* _Document text_:
Anna Bonitatibus is someone I heard twice at the Zürich Opera, first in Julius Caesar with Cecilia where I described her as "a small woman with a penetrating voice in the role of Sesto."

Then I saw her in Handel's Il Trionfo del Tempo e del Disinganno. I said:

"The dynamism of the coloratura in this work is extreme. Perhaps Handel worked with some incredible singers in Rome in 1707. The most incredible of all is pleasure, a role that was sung by Cecilia Bartoli in the opera's last mounting here, and whose arias form the framework for her Opera Proibita tour. In this mounting it was sung very well indeed by Anna Bonitatibus, a personal favorite."

She was just terrific.

I don't know why I never noticed this before, but she can be purchased from Amazon. For instance, there is a DVD of Rossini's Il Barbiere di Siviglia where I assume she is the star.

She's in a bunch of Handel CDs, including Deidamia, Tolomeo, Tamerlano, the last also on DVD.  There is also a bit of her on YouTube. I am surprised and pleased.

And here's her picture with hair in her face.

Friday, March 14, 2008

20 Tenors

I feel obligated to comment on this list of the all time top 20 tenors from the BBC music mag:

20. Sergey Lemeshev
19. Wolfgang Windgassen
18. Alfredo Kraus
17. Anthony Rolfe Johnson
16. John McCormack
15. Franco Corelli
14. Peter Schreier
13. Juan Diego Florez
12. Carlo Bergonzi
11. Tito Schipa
10. Peter Pears
9. Nicolai Gedda
8. Jon Vickers
7. Beniamino Gigli
6. Lauritz Melchior
5. Jussi Bjoerling
4. Fritz Wunderlich
3. Luciano Pavarotti
2. Enrico Caruso
1. Placido Domingo

I am leaving out number 20 because I never heard of him. He's Russian. That's all I know. The remaining fall into a few well defined categories:

Italians
Enrico Caruso
Luciano Pavarotti
Beniamino Gigli
Carlo Bergonzi
Franco Corelli
Tito Schipa

Swedes pretending to be Italian
Nicolai Gedda
Jussi Bjoerling

These singers represent the Italian tradition, and it's a matter of taste whom you prefer. Tradition would emphasize Caruso. Many consider Franco Corelli the finest Italian tenor who ever lived, and I would definitely move him higher in the list, certainly above Bergonzi. Pavarotti is a brilliant example of the tradition. I have always had a weakness for Bjoerling.

* _Assigned task 1_: Copy the stretch of the post on opera singers from "She's in a bunch" through "surprised and pleased." word for word.
* _Assigned task 2_: For each statement below, answer yes or no according to the post on opera singers, and quote the words of the post that decide it. (a) The writer first heard Anna Bonitatibus in Julius Caesar, where she sang the role of Sesto. (b) The BBC music magazine list places Enrico Caruso at number 1. (c) The writer would move Franco Corelli below Carlo Bergonzi.

* _Source material_:
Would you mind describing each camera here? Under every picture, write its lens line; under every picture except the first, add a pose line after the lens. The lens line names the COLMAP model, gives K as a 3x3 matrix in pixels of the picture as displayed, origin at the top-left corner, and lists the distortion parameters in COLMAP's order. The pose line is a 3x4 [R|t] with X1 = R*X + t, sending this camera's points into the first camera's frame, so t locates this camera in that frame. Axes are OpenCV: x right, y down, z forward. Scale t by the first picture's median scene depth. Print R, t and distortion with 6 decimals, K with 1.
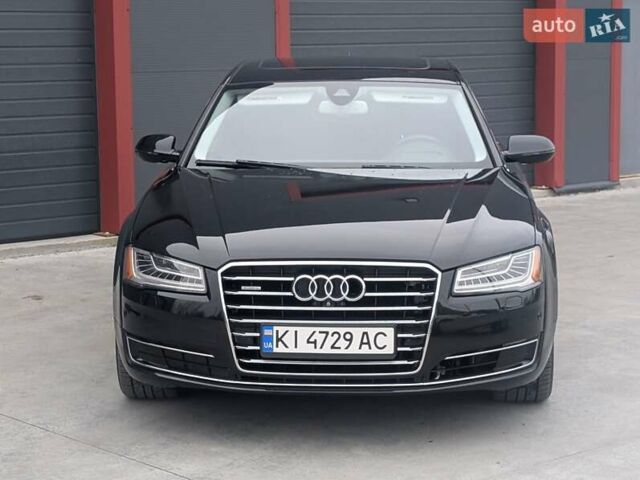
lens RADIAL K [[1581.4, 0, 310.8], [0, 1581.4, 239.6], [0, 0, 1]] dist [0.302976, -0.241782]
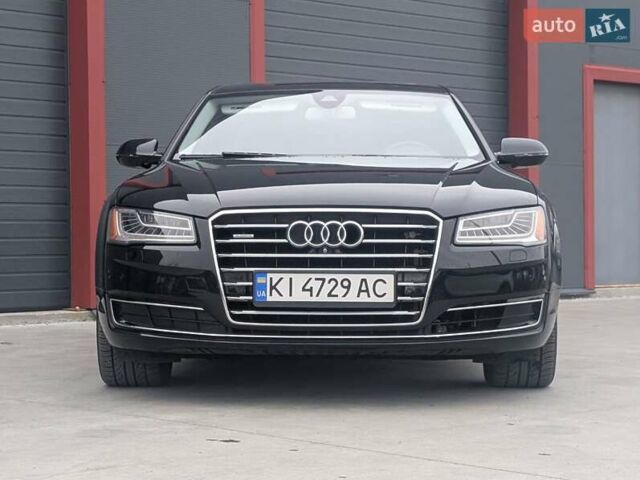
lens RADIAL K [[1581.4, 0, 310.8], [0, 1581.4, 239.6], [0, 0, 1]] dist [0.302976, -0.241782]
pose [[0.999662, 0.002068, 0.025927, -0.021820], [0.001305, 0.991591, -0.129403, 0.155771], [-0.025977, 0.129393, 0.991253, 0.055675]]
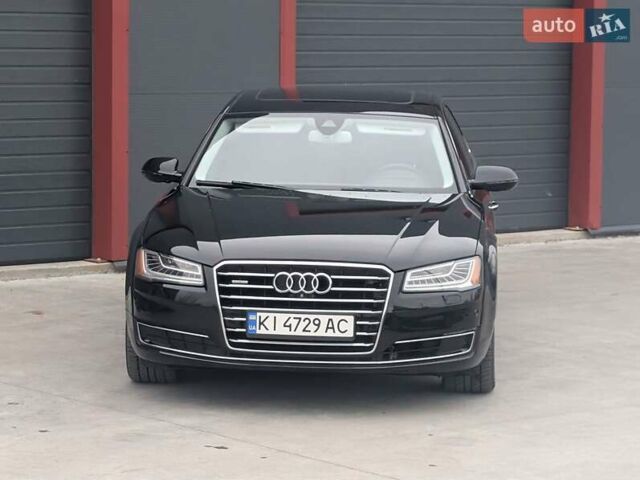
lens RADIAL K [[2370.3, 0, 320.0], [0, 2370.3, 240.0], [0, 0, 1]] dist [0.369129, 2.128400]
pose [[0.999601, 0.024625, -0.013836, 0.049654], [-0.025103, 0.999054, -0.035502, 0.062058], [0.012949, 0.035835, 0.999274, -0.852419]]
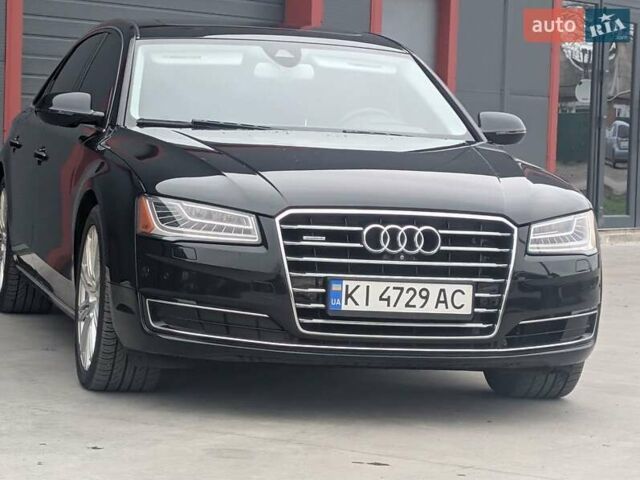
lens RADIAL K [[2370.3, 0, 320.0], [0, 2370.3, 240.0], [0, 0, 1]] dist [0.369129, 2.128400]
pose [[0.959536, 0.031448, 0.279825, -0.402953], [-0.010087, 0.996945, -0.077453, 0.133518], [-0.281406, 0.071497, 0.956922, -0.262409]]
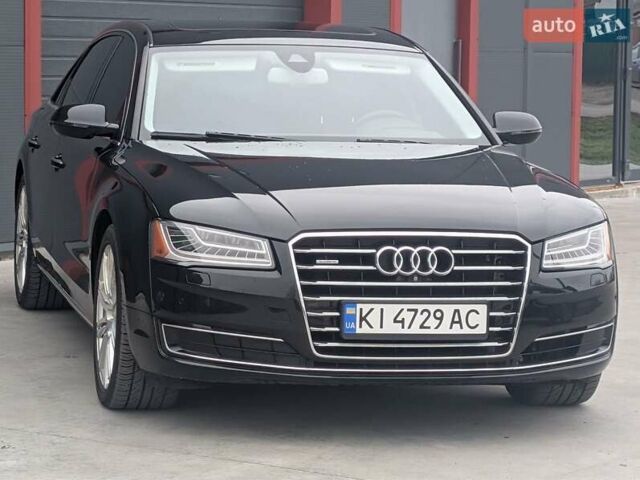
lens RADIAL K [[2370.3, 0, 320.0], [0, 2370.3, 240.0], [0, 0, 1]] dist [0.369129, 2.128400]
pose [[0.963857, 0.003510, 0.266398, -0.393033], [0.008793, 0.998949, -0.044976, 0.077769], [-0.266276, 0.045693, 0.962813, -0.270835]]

--

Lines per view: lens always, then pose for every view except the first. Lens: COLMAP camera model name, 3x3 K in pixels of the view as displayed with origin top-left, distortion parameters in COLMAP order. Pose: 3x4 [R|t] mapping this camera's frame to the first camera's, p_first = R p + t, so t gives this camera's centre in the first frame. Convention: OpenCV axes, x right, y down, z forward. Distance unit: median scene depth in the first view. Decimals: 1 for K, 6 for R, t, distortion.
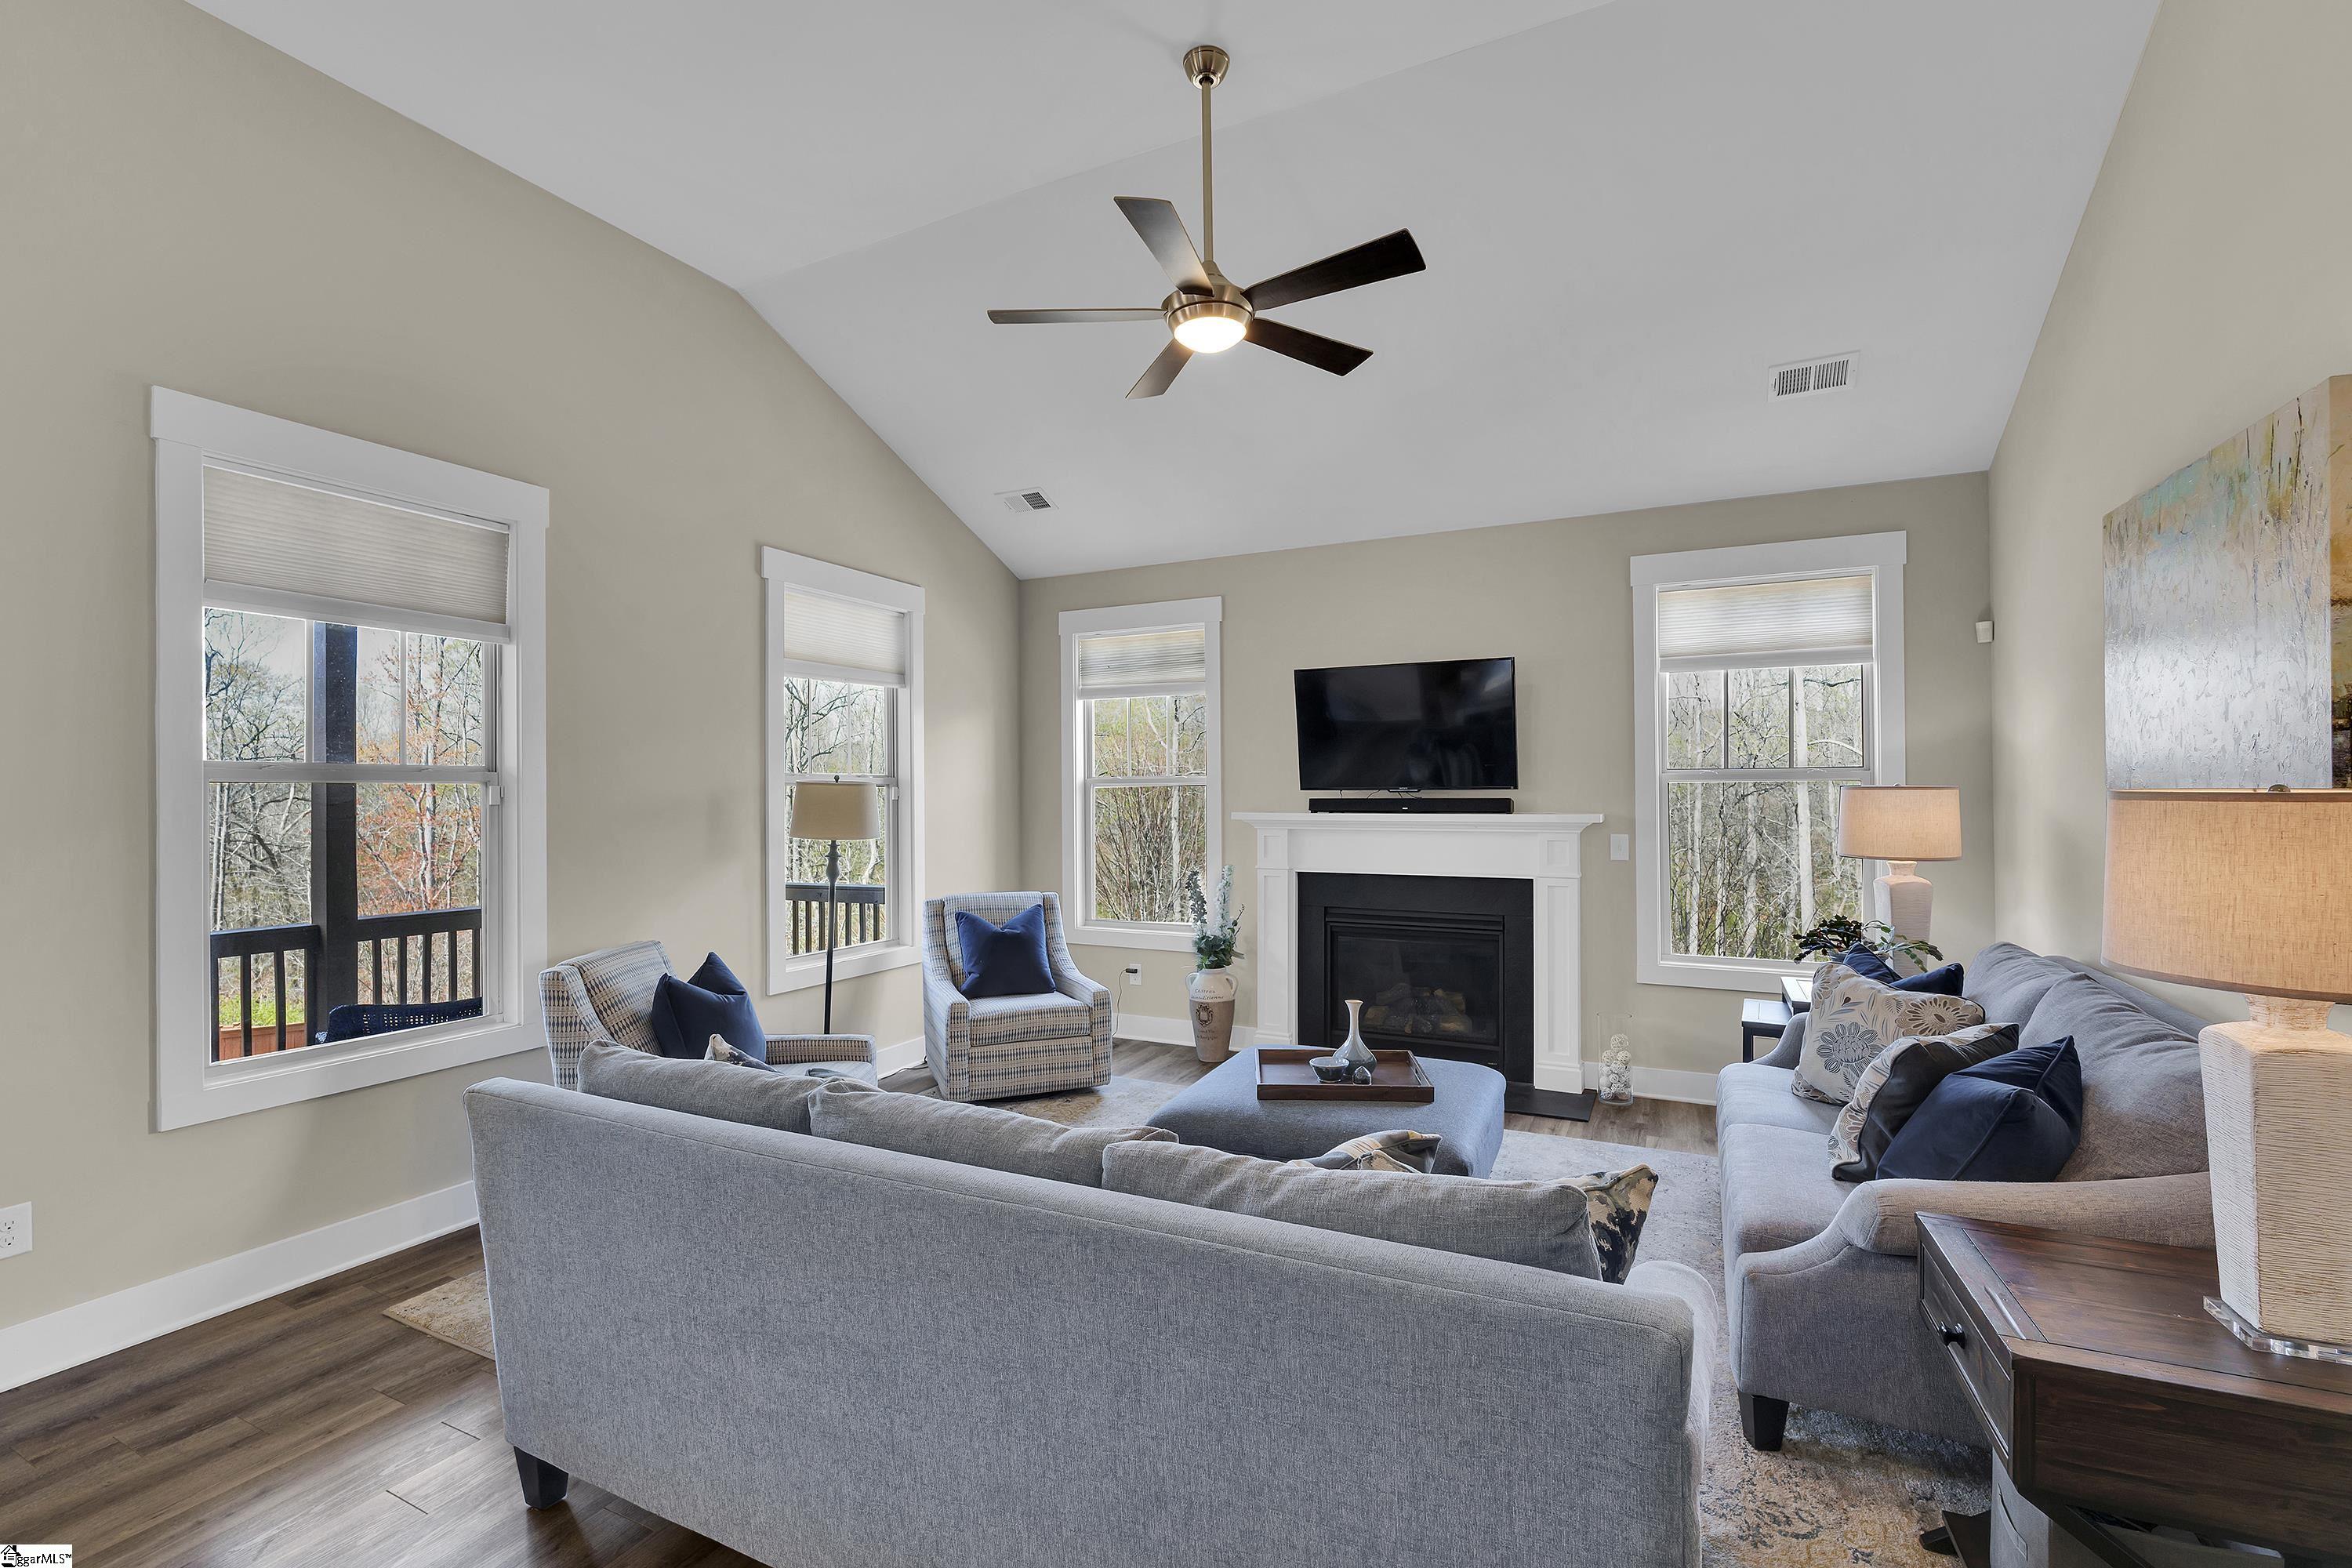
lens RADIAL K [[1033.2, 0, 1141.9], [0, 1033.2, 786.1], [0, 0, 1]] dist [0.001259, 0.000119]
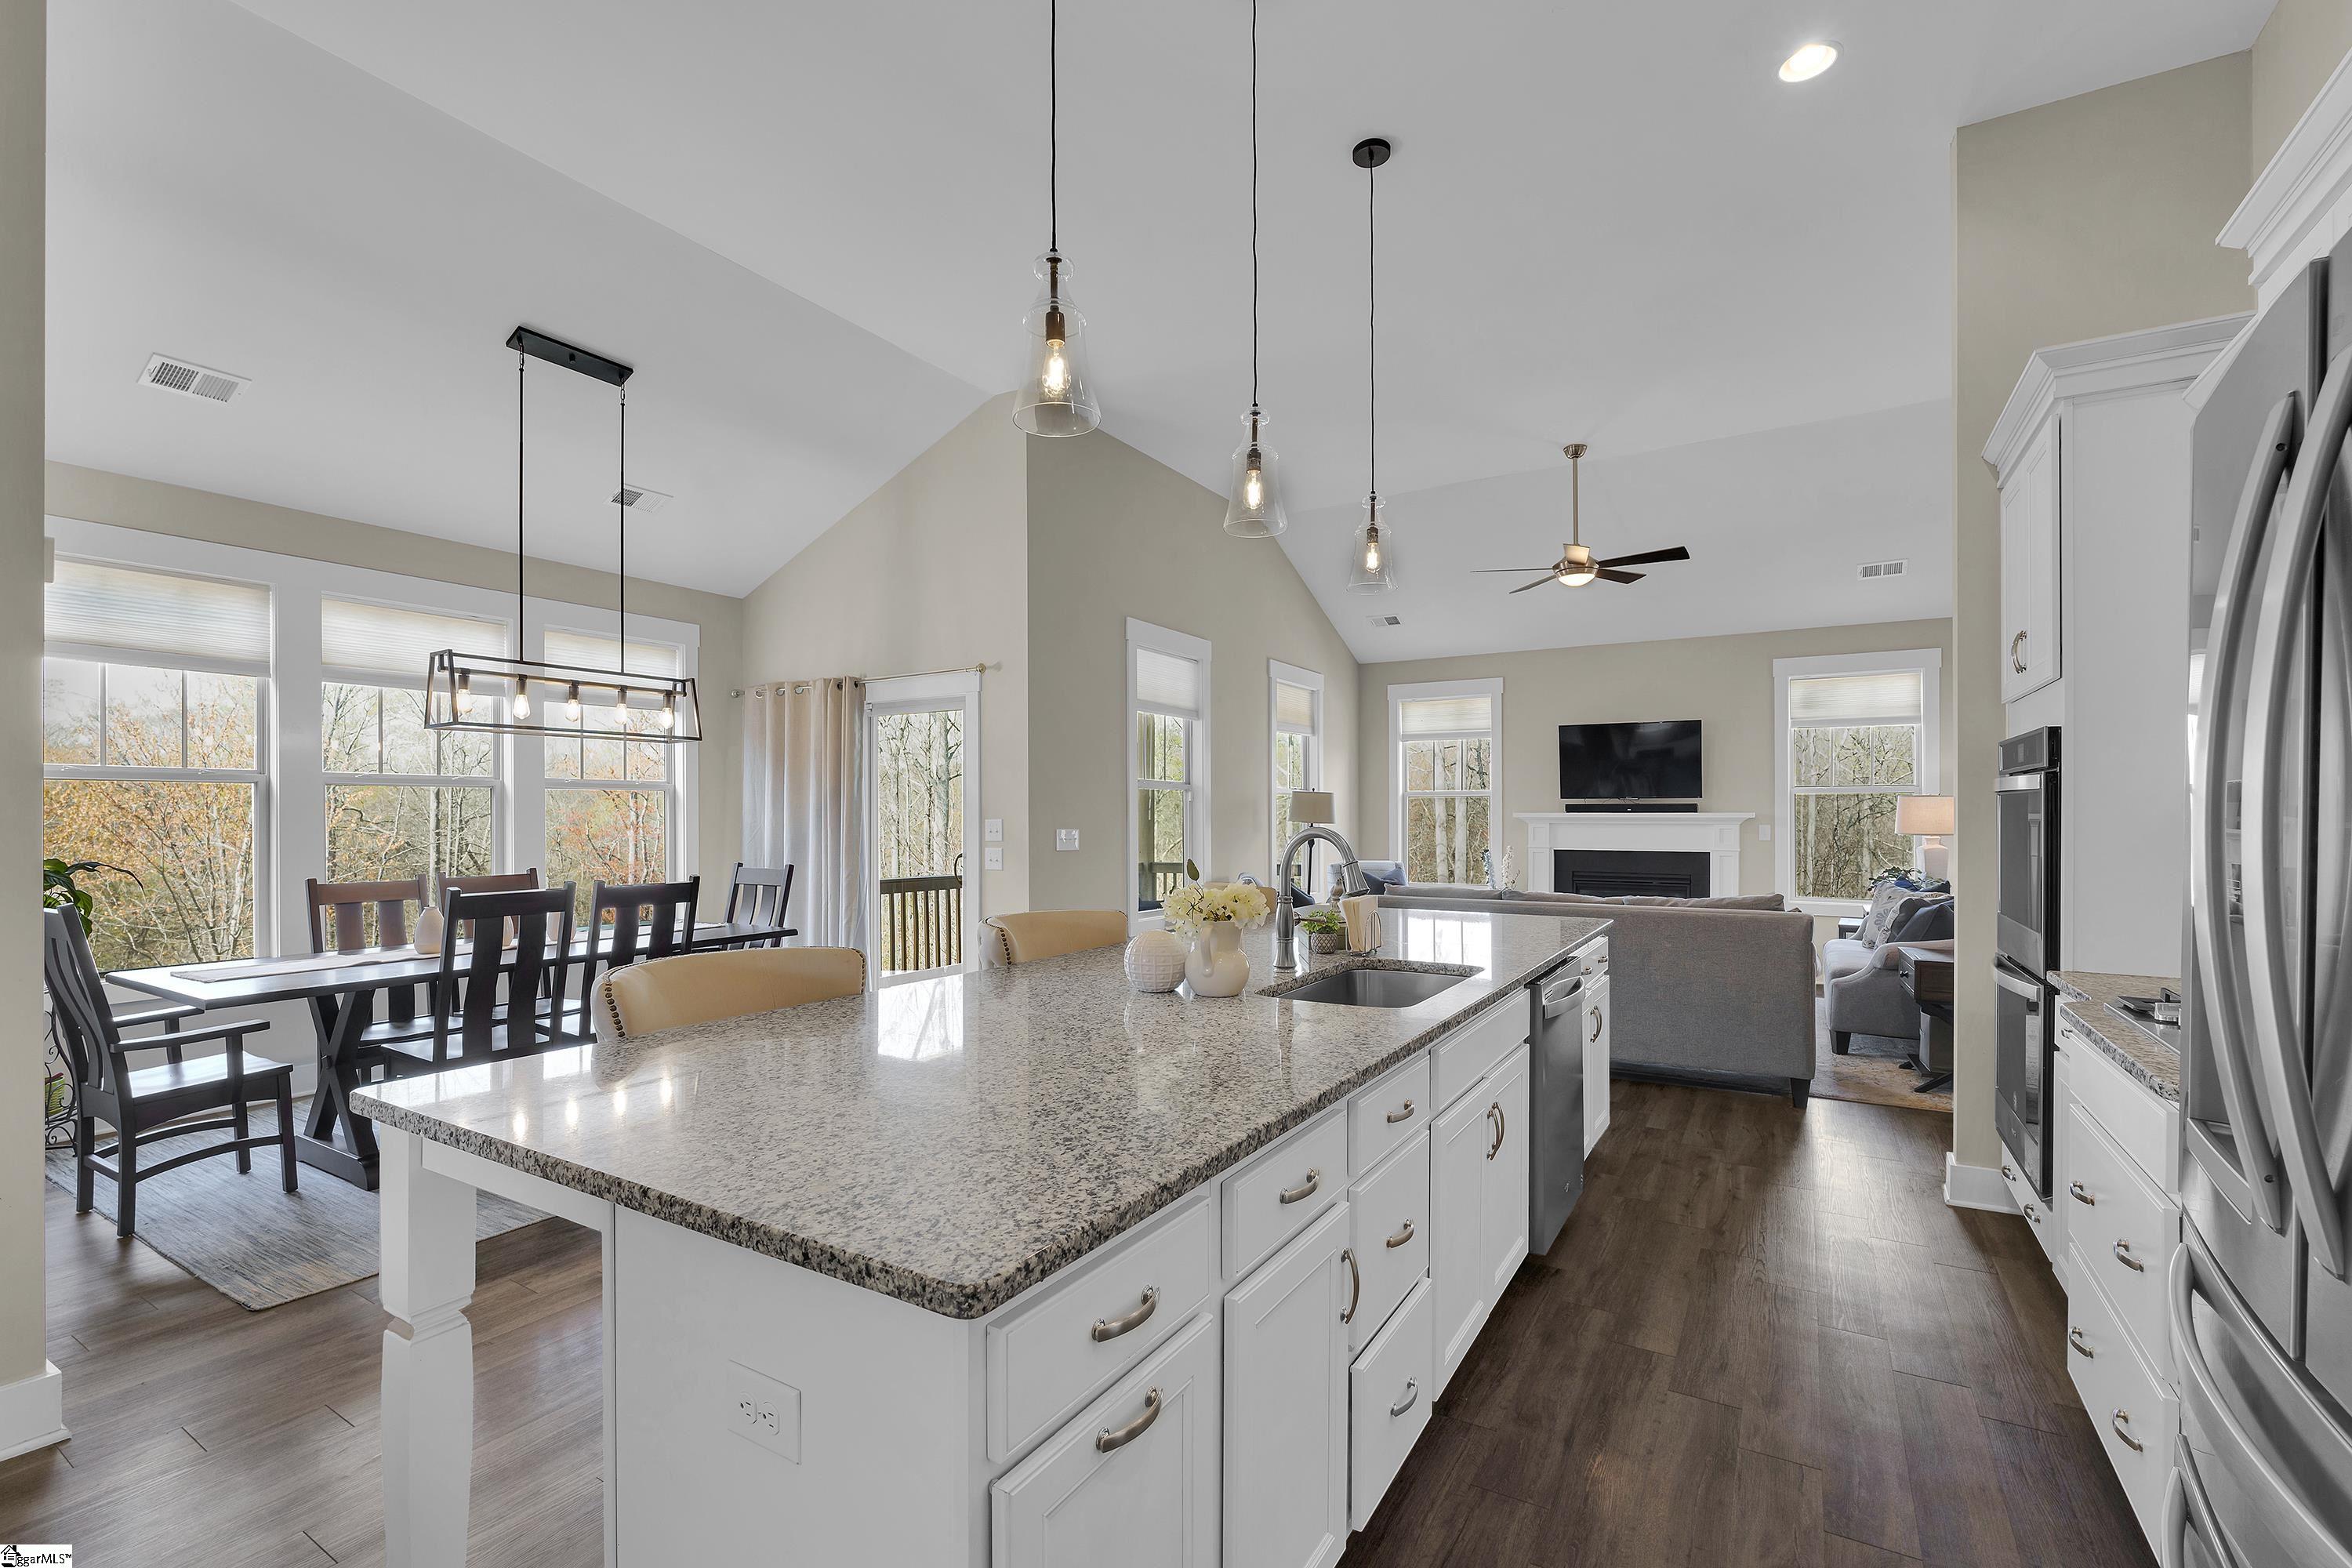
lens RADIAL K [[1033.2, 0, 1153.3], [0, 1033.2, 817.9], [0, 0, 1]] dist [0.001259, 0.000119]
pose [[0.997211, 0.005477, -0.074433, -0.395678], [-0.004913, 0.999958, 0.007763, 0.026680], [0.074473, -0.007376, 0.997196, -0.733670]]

* _Expected answer 1_:
She's in a bunch of Handel CDs, including Deidamia, Tolomeo, Tamerlano, the last also on DVD.  There is also a bit of her on YouTube. I am surprised and pleased.

* _Expected answer 2_:
(a) Yes: "first in Julius Caesar with Cecilia where I described her as "a small woman with a penetrating voice in the role of Sesto.""
(b) No: "2. Enrico Caruso" and "1. Placido Domingo"
(c) No: "I would definitely move him higher in the list, certainly above Bergonzi."